___ Data supplied ___

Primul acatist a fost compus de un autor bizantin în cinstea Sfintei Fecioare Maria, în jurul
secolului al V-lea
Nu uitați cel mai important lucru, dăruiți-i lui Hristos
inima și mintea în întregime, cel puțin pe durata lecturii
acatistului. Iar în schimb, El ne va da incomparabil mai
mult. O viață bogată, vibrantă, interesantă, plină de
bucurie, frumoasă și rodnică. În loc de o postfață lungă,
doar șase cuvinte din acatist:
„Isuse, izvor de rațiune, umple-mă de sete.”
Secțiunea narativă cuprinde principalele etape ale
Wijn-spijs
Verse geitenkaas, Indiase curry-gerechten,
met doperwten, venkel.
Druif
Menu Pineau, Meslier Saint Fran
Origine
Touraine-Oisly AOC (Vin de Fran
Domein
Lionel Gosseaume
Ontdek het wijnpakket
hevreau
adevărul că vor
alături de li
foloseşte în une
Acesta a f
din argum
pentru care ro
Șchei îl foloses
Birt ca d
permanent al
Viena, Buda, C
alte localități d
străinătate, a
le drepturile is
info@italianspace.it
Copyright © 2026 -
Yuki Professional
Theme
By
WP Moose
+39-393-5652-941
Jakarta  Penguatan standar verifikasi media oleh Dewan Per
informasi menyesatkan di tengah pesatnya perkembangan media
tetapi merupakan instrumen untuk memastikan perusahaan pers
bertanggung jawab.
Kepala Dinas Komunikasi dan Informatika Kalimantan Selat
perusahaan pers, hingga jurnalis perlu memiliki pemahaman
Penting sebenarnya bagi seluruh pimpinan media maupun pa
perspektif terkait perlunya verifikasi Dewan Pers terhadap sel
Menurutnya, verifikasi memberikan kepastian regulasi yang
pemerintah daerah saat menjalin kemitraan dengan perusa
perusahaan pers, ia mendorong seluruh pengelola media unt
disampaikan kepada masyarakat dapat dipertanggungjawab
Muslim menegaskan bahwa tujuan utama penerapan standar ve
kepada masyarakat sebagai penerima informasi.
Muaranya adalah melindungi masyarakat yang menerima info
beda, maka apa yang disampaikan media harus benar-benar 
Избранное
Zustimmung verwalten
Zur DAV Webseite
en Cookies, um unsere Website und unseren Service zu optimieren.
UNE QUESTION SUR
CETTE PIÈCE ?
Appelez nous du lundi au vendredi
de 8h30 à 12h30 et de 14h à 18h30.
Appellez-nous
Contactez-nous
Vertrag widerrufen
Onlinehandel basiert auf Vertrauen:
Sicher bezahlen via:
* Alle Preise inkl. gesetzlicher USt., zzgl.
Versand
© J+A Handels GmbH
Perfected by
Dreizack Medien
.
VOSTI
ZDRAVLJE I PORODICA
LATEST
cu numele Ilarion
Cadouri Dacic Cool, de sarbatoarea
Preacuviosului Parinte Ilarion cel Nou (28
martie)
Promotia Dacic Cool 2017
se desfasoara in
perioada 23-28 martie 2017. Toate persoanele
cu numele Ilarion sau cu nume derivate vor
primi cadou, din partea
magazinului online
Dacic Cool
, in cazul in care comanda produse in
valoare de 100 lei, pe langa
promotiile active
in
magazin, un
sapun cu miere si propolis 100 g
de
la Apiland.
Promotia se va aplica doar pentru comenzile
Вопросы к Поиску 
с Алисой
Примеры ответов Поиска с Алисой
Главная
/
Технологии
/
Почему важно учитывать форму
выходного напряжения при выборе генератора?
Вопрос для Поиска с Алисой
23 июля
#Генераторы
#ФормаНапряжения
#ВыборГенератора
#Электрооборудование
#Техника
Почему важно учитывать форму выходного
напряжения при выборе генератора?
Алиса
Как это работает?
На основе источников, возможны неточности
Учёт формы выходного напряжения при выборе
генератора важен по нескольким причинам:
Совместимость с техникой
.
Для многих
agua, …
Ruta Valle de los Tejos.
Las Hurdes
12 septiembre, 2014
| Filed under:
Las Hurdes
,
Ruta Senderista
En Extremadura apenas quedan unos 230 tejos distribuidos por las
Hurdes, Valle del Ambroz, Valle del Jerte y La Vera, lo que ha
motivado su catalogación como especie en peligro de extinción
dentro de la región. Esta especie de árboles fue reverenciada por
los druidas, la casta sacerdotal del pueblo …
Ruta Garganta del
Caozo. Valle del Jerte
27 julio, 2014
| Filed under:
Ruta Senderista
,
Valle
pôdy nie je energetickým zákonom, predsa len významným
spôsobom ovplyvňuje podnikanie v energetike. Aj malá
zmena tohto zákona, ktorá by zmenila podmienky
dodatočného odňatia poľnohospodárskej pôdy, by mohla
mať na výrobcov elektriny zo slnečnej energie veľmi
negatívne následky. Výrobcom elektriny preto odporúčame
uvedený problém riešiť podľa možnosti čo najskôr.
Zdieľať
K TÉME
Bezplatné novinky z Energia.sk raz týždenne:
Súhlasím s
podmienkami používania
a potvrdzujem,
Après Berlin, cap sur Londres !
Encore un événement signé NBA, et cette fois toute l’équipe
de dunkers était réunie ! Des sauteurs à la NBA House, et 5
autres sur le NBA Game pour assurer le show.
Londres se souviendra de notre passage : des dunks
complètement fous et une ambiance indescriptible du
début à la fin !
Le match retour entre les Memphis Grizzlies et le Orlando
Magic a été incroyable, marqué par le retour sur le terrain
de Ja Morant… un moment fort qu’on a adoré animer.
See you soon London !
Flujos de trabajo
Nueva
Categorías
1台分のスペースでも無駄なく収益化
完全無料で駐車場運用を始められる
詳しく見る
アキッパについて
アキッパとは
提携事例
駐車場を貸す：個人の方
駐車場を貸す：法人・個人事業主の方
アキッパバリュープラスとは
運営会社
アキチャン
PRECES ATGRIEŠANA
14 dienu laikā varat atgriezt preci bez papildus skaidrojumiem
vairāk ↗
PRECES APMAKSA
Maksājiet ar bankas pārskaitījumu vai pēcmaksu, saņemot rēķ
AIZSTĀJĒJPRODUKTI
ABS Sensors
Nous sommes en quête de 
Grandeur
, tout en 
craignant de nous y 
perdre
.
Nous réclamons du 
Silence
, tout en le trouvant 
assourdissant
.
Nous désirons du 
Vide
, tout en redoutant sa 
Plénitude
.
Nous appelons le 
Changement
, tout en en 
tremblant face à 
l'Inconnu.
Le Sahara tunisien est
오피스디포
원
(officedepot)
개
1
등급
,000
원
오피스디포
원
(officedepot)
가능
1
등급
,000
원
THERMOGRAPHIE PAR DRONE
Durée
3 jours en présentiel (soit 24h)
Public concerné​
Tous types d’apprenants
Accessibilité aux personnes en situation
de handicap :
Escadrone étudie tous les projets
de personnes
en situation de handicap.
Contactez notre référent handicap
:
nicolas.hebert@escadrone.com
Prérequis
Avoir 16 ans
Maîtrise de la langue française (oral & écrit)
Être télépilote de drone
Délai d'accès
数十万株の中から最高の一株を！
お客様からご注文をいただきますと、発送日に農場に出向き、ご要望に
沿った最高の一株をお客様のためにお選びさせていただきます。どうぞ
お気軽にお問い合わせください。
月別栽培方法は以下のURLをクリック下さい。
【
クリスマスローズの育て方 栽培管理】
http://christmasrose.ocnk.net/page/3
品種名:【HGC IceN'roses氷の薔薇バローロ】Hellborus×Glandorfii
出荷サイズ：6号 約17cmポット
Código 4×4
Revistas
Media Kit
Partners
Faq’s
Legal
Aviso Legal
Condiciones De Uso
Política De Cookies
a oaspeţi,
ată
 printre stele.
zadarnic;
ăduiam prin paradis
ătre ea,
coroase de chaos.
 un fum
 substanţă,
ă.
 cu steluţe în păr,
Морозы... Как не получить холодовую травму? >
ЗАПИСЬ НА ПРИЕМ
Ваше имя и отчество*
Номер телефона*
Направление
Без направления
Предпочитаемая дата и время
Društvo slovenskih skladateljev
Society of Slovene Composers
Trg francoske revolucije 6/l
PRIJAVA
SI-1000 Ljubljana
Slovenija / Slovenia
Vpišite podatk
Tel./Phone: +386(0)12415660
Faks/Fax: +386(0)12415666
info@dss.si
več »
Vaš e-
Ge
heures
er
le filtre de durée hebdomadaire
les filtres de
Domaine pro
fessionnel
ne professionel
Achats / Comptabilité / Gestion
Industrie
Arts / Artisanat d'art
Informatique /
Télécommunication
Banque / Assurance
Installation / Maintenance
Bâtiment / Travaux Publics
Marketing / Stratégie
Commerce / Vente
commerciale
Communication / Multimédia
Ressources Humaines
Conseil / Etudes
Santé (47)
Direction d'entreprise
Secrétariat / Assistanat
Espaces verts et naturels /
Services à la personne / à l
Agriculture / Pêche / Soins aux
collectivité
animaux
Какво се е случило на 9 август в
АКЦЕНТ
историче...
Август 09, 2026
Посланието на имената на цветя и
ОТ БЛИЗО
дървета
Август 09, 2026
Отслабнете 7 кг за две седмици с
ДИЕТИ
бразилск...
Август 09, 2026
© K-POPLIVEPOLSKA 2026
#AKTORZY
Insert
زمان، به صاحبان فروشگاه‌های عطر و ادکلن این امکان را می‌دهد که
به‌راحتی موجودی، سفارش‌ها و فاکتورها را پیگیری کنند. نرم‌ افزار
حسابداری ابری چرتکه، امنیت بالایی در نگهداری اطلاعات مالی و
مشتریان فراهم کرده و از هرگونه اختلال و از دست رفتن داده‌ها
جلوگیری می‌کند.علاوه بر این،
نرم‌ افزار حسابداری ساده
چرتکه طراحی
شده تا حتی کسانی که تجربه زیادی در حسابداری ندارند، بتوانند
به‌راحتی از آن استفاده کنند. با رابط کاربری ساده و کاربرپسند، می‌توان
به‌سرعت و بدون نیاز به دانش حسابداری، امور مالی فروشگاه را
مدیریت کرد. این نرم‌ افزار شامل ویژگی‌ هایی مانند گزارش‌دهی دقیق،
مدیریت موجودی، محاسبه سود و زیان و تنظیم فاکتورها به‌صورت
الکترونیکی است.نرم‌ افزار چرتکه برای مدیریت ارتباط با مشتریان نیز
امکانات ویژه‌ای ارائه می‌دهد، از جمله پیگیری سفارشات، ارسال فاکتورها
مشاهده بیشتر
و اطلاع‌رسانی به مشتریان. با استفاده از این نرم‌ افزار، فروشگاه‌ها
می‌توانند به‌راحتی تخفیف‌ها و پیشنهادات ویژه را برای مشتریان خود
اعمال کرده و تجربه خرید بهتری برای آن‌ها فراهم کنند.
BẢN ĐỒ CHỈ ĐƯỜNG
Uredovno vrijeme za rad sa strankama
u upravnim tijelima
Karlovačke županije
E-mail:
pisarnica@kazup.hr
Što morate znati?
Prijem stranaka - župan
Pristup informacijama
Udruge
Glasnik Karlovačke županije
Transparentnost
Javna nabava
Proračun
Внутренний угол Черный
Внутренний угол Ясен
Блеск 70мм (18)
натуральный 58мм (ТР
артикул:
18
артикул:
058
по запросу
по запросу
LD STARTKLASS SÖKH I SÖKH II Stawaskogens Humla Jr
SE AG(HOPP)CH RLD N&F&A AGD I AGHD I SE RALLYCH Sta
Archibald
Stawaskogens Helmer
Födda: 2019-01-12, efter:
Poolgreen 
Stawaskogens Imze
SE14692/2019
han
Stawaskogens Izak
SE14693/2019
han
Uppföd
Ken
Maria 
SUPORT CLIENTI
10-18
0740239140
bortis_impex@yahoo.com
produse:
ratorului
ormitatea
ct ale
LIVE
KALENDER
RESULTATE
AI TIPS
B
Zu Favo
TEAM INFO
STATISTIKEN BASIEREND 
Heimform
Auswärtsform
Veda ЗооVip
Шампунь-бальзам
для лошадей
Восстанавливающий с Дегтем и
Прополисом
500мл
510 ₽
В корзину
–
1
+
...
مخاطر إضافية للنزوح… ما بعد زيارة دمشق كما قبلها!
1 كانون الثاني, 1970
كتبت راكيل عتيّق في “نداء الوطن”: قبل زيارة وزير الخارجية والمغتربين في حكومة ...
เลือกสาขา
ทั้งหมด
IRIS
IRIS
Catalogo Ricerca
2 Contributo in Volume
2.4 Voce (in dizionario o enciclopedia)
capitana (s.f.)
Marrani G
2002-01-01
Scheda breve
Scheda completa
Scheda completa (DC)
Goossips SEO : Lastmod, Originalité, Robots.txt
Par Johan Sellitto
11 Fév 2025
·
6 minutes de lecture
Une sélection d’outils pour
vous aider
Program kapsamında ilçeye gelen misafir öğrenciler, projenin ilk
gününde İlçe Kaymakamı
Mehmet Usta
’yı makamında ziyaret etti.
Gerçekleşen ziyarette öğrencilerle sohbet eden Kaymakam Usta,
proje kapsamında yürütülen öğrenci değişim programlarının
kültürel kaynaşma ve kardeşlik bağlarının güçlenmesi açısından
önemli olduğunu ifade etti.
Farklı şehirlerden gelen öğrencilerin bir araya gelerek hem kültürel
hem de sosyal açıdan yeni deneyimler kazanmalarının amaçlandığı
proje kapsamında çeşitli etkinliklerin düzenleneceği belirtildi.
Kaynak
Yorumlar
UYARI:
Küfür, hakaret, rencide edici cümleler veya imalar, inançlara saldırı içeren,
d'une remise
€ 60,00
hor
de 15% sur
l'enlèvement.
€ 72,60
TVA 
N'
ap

___

Please reproduce everything in the data from the very first line down to the line containing "Zur DAV Webseite", both included.

Result:
Primul acatist a fost compus de un autor bizantin în cinstea Sfintei Fecioare Maria, în jurul
secolului al V-lea
Nu uitați cel mai important lucru, dăruiți-i lui Hristos
inima și mintea în întregime, cel puțin pe durata lecturii
acatistului. Iar în schimb, El ne va da incomparabil mai
mult. O viață bogată, vibrantă, interesantă, plină de
bucurie, frumoasă și rodnică. În loc de o postfață lungă,
doar șase cuvinte din acatist:
„Isuse, izvor de rațiune, umple-mă de sete.”
Secțiunea narativă cuprinde principalele etape ale
Wijn-spijs
Verse geitenkaas, Indiase curry-gerechten,
met doperwten, venkel.
Druif
Menu Pineau, Meslier Saint Fran
Origine
Touraine-Oisly AOC (Vin de Fran
Domein
Lionel Gosseaume
Ontdek het wijnpakket
hevreau
adevărul că vor
alături de li
foloseşte în une
Acesta a f
din argum
pentru care ro
Șchei îl foloses
Birt ca d
permanent al
Viena, Buda, C
alte localități d
străinătate, a
le drepturile is
info@italianspace.it
Copyright © 2026 -
Yuki Professional
Theme
By
WP Moose
+39-393-5652-941
Jakarta  Penguatan standar verifikasi media oleh Dewan Per
informasi menyesatkan di tengah pesatnya perkembangan media
tetapi merupakan instrumen untuk memastikan perusahaan pers
bertanggung jawab.
Kepala Dinas Komunikasi dan Informatika Kalimantan Selat
perusahaan pers, hingga jurnalis perlu memiliki pemahaman
Penting sebenarnya bagi seluruh pimpinan media maupun pa
perspektif terkait perlunya verifikasi Dewan Pers terhadap sel
Menurutnya, verifikasi memberikan kepastian regulasi yang
pemerintah daerah saat menjalin kemitraan dengan perusa
perusahaan pers, ia mendorong seluruh pengelola media unt
disampaikan kepada masyarakat dapat dipertanggungjawab
Muslim menegaskan bahwa tujuan utama penerapan standar ve
kepada masyarakat sebagai penerima informasi.
Muaranya adalah melindungi masyarakat yang menerima info
beda, maka apa yang disampaikan media harus benar-benar 
Избранное
Zustimmung verwalten
Zur DAV Webseite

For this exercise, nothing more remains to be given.